On a final note for this pointless post, here's a fantastic photo of a bountiful dove harvest in Argentina. Mmmmmmmmm.

Boy, wouldn't it be just great to be a Eurasion collared dove?

Oh, and Rob at The 12 Volt Blog is all excited about the beginning of the flying rodent shoot. You can also find some philosophical ruminations about Karl Rove and dove hunting at The Fat Finch Bird Brain Blog....

9/02/2007

A Record Summer For Phoenix, Arizona

From Amanda Lee Myers of the Associated Press:

PHOENIX, Ariz. — It ain't just hot in Phoenix these days. The heat is shoe-melting, spirit-crushing and now, record-breaking. Phoenix hit its 29th day of 110 degree-plus temperatures on Wednesday, according to the National Weather Service.

The average number of days that top 110 degrees in a given year is 10. The record of 28 days of 110 degrees or above occurred in 1979 and was tied in 2002, according to the weather service.

With withering temperatures like these, all jokes about dry heat stop being funny.

Phoenix resident Ollie Lewis sure isn't laughing. "It's a dry heat because we're in a desert!'' she said as she walked to a bus stop in downtown Phoenix.

Austin Jamison, a forecaster with the National Weather Service in Phoenix, said an oven produces dry heat, too. "You can put your head in the oven, but that's not comfortable.''

Jamison said the temperature hit 113 degrees Wednesday afternoon and could climb higher. The hottest day of the year was July 4, when the mercury hit 116 degrees.

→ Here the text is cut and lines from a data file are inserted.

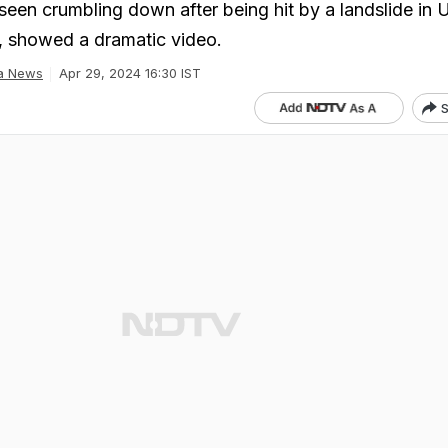
seen crumbling down after being hit by a landslide in U
l, showed a dramatic video.
ia News
Apr 29, 2024 16:30 IST
S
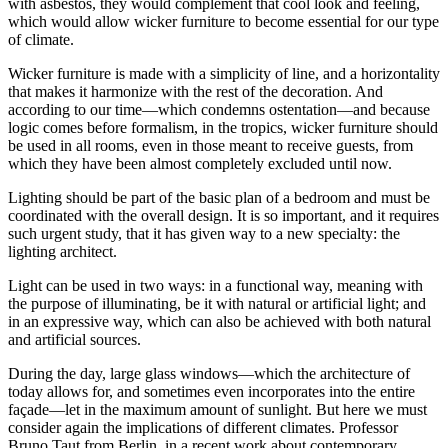
with asbestos, they would complement that cool look and feeling,
which would allow wicker furniture to become essential for our type
of climate.
Wicker furniture is made with a simplicity of line, and a horizontality
that makes it harmonize with the rest of the decoration. And
according to our time—which condemns ostentation—and because
logic comes before formalism, in the tropics, wicker furniture should
be used in all rooms, even in those meant to receive guests, from
which they have been almost completely excluded until now.
Lighting should be part of the basic plan of a bedroom and must be
coordinated with the overall design. It is so important, and it requires
such urgent study, that it has given way to a new specialty: the
lighting architect.
Light can be used in two ways: in a functional way, meaning with
the purpose of illuminating, be it with natural or artificial light; and
in an expressive way, which can also be achieved with both natural
and artificial sources.
During the day, large glass windows—which the architecture of
today allows for, and sometimes even incorporates into the entire
façade—let in the maximum amount of sunlight. But here we must
consider again the implications of different climates. Professor
Bruno Taut from Berlin, in a recent work about contemporary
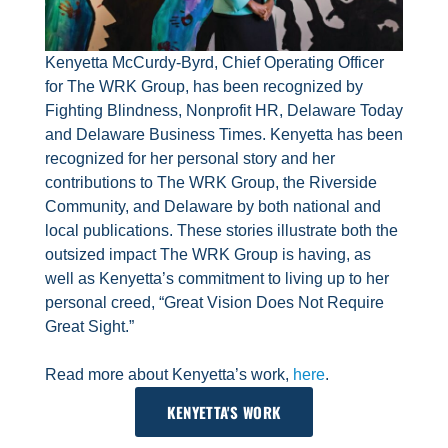
Kenyetta McCurdy-Byrd, Chief Operating Officer
for The WRK Group, has been recognized by
Fighting Blindness, Nonprofit HR, Delaware Today
and Delaware Business Times. Kenyetta has been
recognized for her personal story and her
contributions to The WRK Group, the Riverside
Community, and Delaware by both national and
local publications. These stories illustrate both the
outsized impact The WRK Group is having, as
well as Kenyetta’s commitment to living up to her
personal creed, “Great Vision Does Not Require
Great Sight.”
Read more about Kenyetta’s work,
here
.
KENYETTA'S WORK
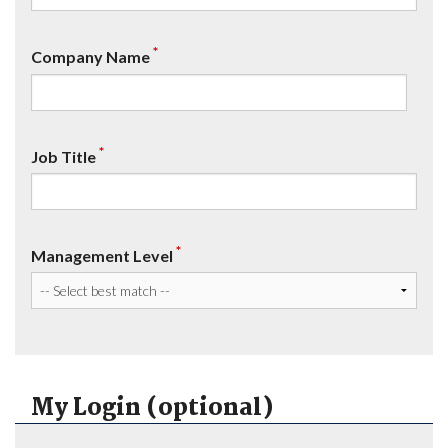
*
Company Name
*
Job Title
*
Management Level
My Login (optional)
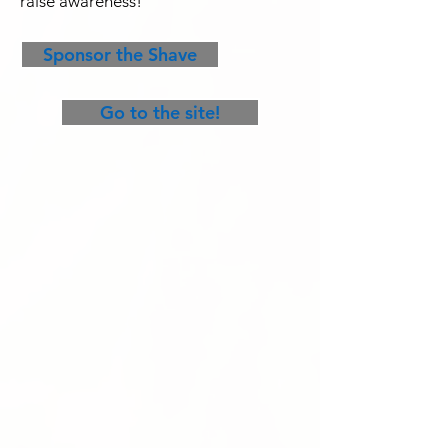
raise awareness!
Sponsor the Shave
Go to the site!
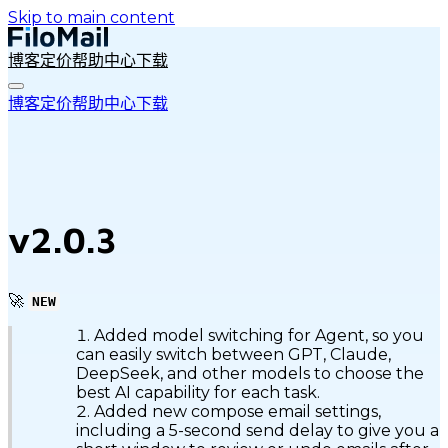
Skip to main content
博客
定价
帮助中心
下载
博客
定价
帮助中心
下载
v2.0.3
🚀
NEW
Added model switching for Agent, so you
can easily switch between GPT, Claude,
DeepSeek, and other models to choose the
best AI capability for each task.
Added new compose email settings,
including a 5-second send delay to give you a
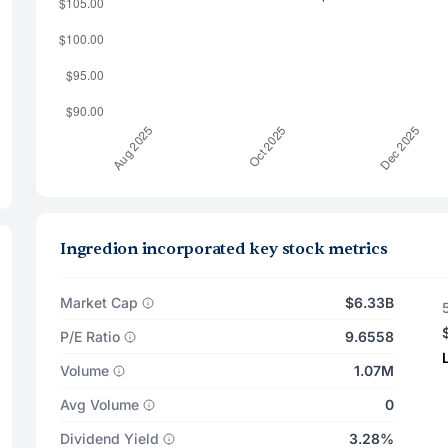
Ingredion incorporated key stock metrics
Market Cap
$6.33B
P/E Ratio
9.6558
Volume
1.07M
Avg Volume
0
Dividend Yield
3.28%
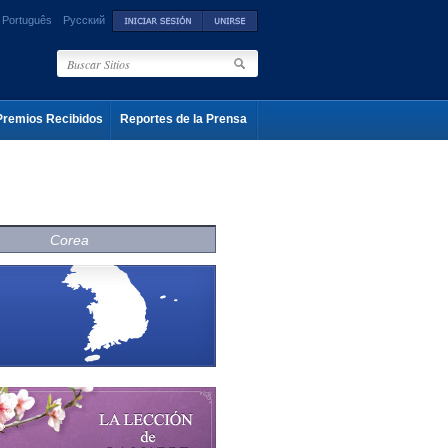
Português
Русский
Premios Recibidos
Reportes de la Prensa
Corea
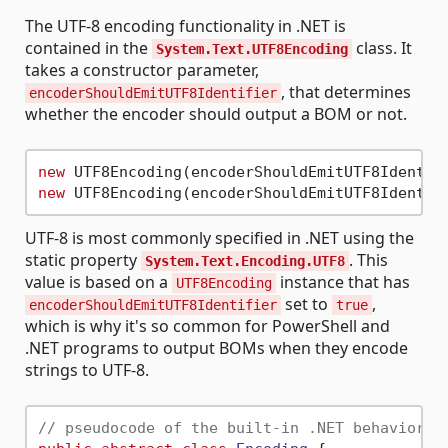
The UTF-8 encoding functionality in .NET is
contained in the
class. It
System.Text.UTF8Encoding
takes a constructor parameter,
, that determines
encoderShouldEmitUTF8Identifier
whether the encoder should output a BOM or not.
new
 UTF8Encoding(encoderShouldEmitUTF8Identif
new
 UTF8Encoding(encoderShouldEmitUTF8Identif
UTF-8 is most commonly specified in .NET using the
static property
. This
System.Text.Encoding.UTF8
value is based on a
instance that has
UTF8Encoding
set to
,
encoderShouldEmitUTF8Identifier
true
which is why it's so common for PowerShell and
.NET programs to output BOMs when they encode
strings to UTF-8.
// pseudocode of the built-in .NET behavior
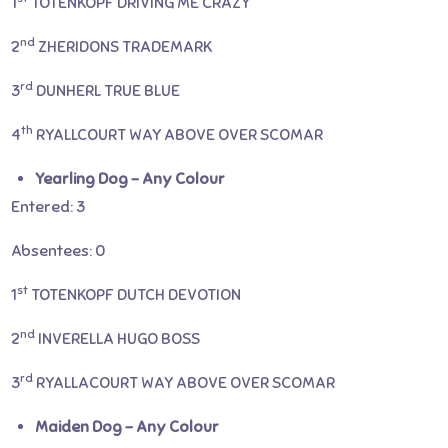
1
TOTENKOPF DRIVING ME CRAZY
nd
2
ZHERIDONS TRADEMARK
rd
3
DUNHERL TRUE BLUE
th
4
RYALLCOURT WAY ABOVE OVER SCOMAR
Yearling Dog – Any Colour
Entered: 3
Absentees: 0
st
1
TOTENKOPF DUTCH DEVOTION
nd
2
INVERELLA HUGO BOSS
rd
3
RYALLACOURT WAY ABOVE OVER SCOMAR
Maiden Dog – Any Colour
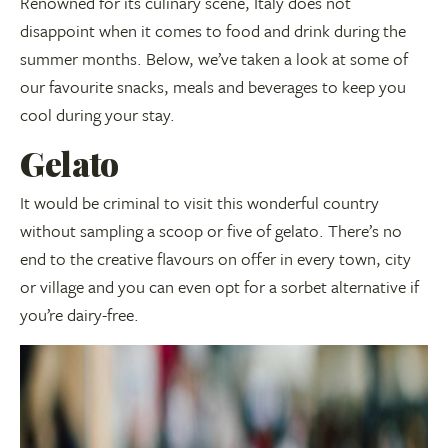
Renowned for its culinary scene, Italy does not
disappoint when it comes to food and drink during the
summer months. Below, we’ve taken a look at some of
our favourite snacks, meals and beverages to keep you
cool during your stay.
Gelato
It would be criminal to visit this wonderful country
without sampling a scoop or five of gelato. There’s no
end to the creative flavours on offer in every town, city
or village and you can even opt for a sorbet alternative if
you’re dairy-free.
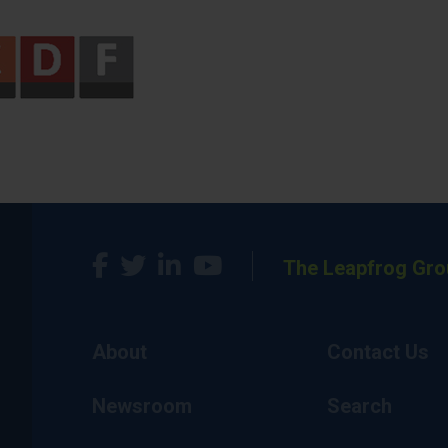
The Leapfrog Gro
About
Contact Us
Newsroom
Search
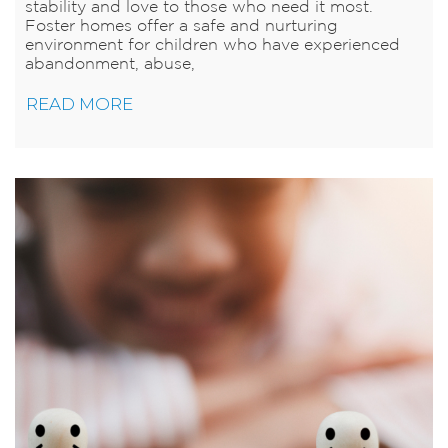
stability and love to those who need it most.
Foster homes offer a safe and nurturing
environment for children who have experienced
abandonment, abuse,
READ MORE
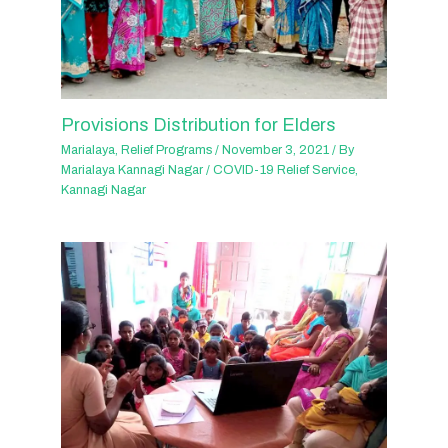
Provisions Distribution for Elders
Marialaya
,
Relief Programs
/
November 3, 2021
/ By
Marialaya Kannagi Nagar
/
COVID-19 Relief Service
,
Kannagi Nagar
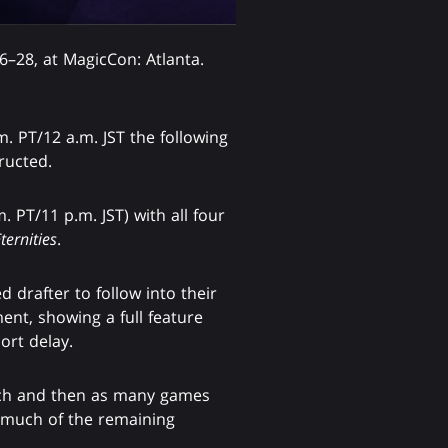
–28, at MagicCon: Atlanta.
 PT/12 a.m. JST the following
ructed.
 PT/11 p.m. JST) with all four
ternities
.
 drafter to follow into their
nt, showing a full feature
ort delay.
atch and then as many games
s much of the remaining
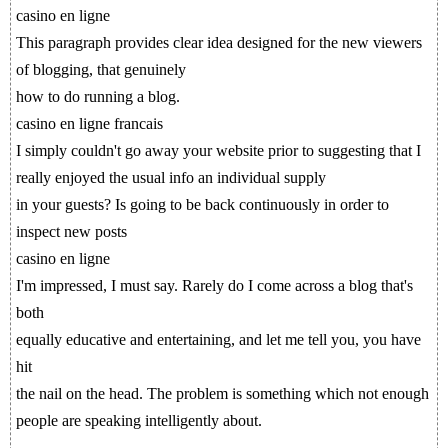
casino en ligne
This paragraph provides clear idea designed for the new viewers
of blogging, that genuinely
how to do running a blog.
casino en ligne francais
I simply couldn't go away your website prior to suggesting that I
really enjoyed the usual info an individual supply
in your guests? Is going to be back continuously in order to
inspect new posts
casino en ligne
I'm impressed, I must say. Rarely do I come across a blog that's
both
equally educative and entertaining, and let me tell you, you have
hit
the nail on the head. The problem is something which not enough
people are speaking intelligently about.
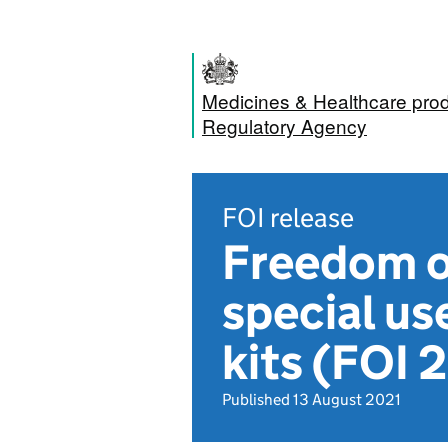
Medicines & Healthcare pro
Regulatory Agency
FOI release
Freedom of
special us
kits (FOI 
Published 13 August 2021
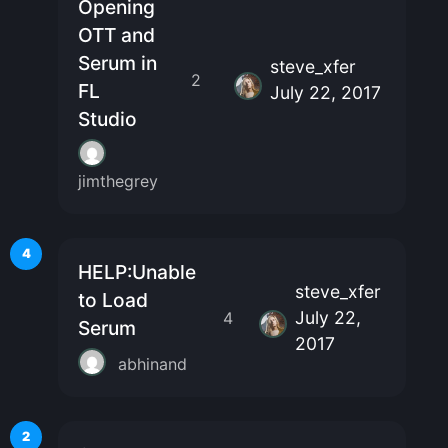
Opening
OTT and
Serum in
steve_xfer
2
FL
July 22, 2017
Studio
jimthegrey
4
HELP:Unable
steve_xfer
to Load
July 22,
4
Serum
2017
abhinand
2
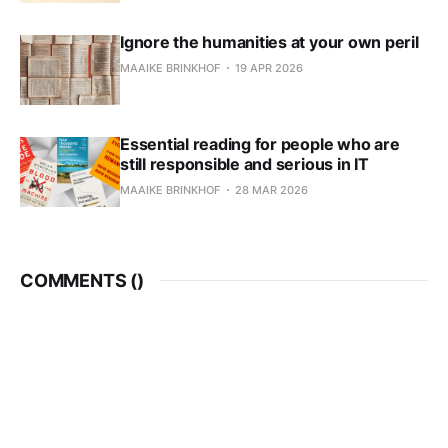
Ignore the humanities at your own peril
MAAIKE BRINKHOF
19 APR 2026
Essential reading for people who are
still responsible and serious in IT
MAAIKE BRINKHOF
28 MAR 2026
COMMENTS (
)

"We've never had this many days of 110 or better,'' he said. "So that right there should tell you it's pretty rare.''

The National Weather Service says urbanization and global climate change could be contributing factors to the heat.

Martin Milner, a construction worker who was taking a break from the scorching weather under a rare shade tree, said even though he's lived in Phoenix all his life, the heat never gets any easier to bear.

"People say you'll get used to it, but you never get used to it,'' said Milner, who wore a bandanna under his black hard hat to stop the sweat from running down his face. "Every year it gets harder and harder and harder. This year it's just skyrocketed.''

Marcia Reid, who moved to Phoenix from New York City five months ago, said the heat doesn't bother her.

"I lived in New York for so long, I got tired of the cold.'' she said. "I like it here. It's a dry heat.''

The weather service is forecasting temperatures of 105 degrees for the rest of the week.

I live about 60 miles south of Phoenix in the Sonora Desert. It has, indeed, been a long, hot summer.

And thank God for air conditioning. I don't know how people lived out here before it was introduced.